### What you need to do
Rewrite every line of the data below, putting "Hamburg" wherever "Straßberg" appears and keeping everything else the same.
--- Data excerpts Enclosed Below ---
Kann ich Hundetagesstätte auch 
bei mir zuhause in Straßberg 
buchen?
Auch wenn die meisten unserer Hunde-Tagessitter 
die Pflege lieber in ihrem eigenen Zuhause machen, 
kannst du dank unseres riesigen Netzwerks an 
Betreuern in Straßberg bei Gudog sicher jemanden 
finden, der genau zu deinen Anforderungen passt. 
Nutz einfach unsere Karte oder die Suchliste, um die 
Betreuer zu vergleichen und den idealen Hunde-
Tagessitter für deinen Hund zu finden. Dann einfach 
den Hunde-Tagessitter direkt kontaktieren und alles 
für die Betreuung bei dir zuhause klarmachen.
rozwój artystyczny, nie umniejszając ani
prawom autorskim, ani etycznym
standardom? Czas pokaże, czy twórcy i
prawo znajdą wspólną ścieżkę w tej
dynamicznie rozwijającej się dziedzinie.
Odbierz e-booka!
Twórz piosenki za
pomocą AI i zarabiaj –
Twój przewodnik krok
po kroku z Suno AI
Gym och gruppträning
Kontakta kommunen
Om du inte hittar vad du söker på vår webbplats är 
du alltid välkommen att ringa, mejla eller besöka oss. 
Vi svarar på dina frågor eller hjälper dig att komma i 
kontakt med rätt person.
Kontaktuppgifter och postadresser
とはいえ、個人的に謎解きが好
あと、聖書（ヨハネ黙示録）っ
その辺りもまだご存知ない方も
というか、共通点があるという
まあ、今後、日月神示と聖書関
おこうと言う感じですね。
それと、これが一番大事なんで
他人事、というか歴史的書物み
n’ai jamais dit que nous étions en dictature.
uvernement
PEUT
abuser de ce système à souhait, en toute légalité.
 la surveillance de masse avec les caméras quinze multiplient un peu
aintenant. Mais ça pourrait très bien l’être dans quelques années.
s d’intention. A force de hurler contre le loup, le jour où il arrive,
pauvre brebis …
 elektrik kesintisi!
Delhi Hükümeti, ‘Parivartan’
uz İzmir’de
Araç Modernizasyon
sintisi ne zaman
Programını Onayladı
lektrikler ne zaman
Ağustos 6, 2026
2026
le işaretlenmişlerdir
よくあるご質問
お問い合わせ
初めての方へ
--- End of Enclosed Data excerpts ---
### Result
Kann ich Hundetagesstätte auch 
bei mir zuhause in Hamburg 
buchen?
Auch wenn die meisten unserer Hunde-Tagessitter 
die Pflege lieber in ihrem eigenen Zuhause machen, 
kannst du dank unseres riesigen Netzwerks an 
Betreuern in Hamburg bei Gudog sicher jemanden 
finden, der genau zu deinen Anforderungen passt. 
Nutz einfach unsere Karte oder die Suchliste, um die 
Betreuer zu vergleichen und den idealen Hunde-
Tagessitter für deinen Hund zu finden. Dann einfach 
den Hunde-Tagessitter direkt kontaktieren und alles 
für die Betreuung bei dir zuhause klarmachen.
rozwój artystyczny, nie umniejszając ani
prawom autorskim, ani etycznym
standardom? Czas pokaże, czy twórcy i
prawo znajdą wspólną ścieżkę w tej
dynamicznie rozwijającej się dziedzinie.
Odbierz e-booka!
Twórz piosenki za
pomocą AI i zarabiaj –
Twój przewodnik krok
po kroku z Suno AI
Gym och gruppträning
Kontakta kommunen
Om du inte hittar vad du söker på vår webbplats är 
du alltid välkommen att ringa, mejla eller besöka oss. 
Vi svarar på dina frågor eller hjälper dig att komma i 
kontakt med rätt person.
Kontaktuppgifter och postadresser
とはいえ、個人的に謎解きが好
あと、聖書（ヨハネ黙示録）っ
その辺りもまだご存知ない方も
というか、共通点があるという
まあ、今後、日月神示と聖書関
おこうと言う感じですね。
それと、これが一番大事なんで
他人事、というか歴史的書物み
n’ai jamais dit que nous étions en dictature.
uvernement
PEUT
abuser de ce système à souhait, en toute légalité.
 la surveillance de masse avec les caméras quinze multiplient un peu
aintenant. Mais ça pourrait très bien l’être dans quelques années.
s d’intention. A force de hurler contre le loup, le jour où il arrive,
pauvre brebis …
 elektrik kesintisi!
Delhi Hükümeti, ‘Parivartan’
uz İzmir’de
Araç Modernizasyon
sintisi ne zaman
Programını Onayladı
lektrikler ne zaman
Ağustos 6, 2026
2026
le işaretlenmişlerdir
よくあるご質問
お問い合わせ
初めての方へ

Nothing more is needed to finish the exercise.